Zak said the first three weeks of boot camp and the Thanksgiving holiday were the toughest times to be away from home.

“It was about getting used to depending on yourself,” he said of the time. “Mom’s not there anymore to take care of you. You have to branch out and find your own personal self. After that, you don’t have time to think about it much. You’re too busy.”

Zak has wanted to be in the military, “It’s always been my thing,” he said.

Mom Sonia said she knew a military career was a given when the boy was a second grader.

“He made us turn his room into an army battlefield,” she said. “When he told us his decision to join the Marines, I begged and pleaded for him not to go. When I signed those papers for him to join, I felt like I’d given him up for adoption. I felt empty inside.

“When he graduated and came home, it’s hard to explain, but you know going there, it’s temporary,” she said. “But for 13 weeks, not to hear his voice, not to know if he’s well, sick or happy. It’s trying.

“We’d write, but it would be three days for the letter to get there, and then another three days for a reply to come back,” she said. “That’s six days – a lot can happen in six days.”

Dad Jeff said he knew his son’s decision to join the military was a good one.

“I knew it would better his life,” Jeff said. “That day, when we got to see him, there’s hardly words for it we were so happy. Him, too.”

His sister Karlie-Belle and brother Branston are glad to have him home as well.

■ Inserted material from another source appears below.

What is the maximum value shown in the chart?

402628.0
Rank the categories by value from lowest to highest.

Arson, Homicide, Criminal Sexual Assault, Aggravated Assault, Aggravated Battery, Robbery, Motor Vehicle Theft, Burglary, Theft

“We get to go hunting, which is great,” Branston said.

Karlie-Belle said she’s glad her “chauffeur” is back.

“I miss him taking me to school and stuff,” she said.

Next month, Zak will report to Camp Geiger, N.C., for a 29-day Marine combat training course and then to a six-week combat engineer school in Courthouse Bay, N.C. After that, a base in South Carolina – hopefully.

“If not there, then Camp Pendleton, Calif., or Okinawa, Japan,” he said. “You can tell which one we’re gunning for.”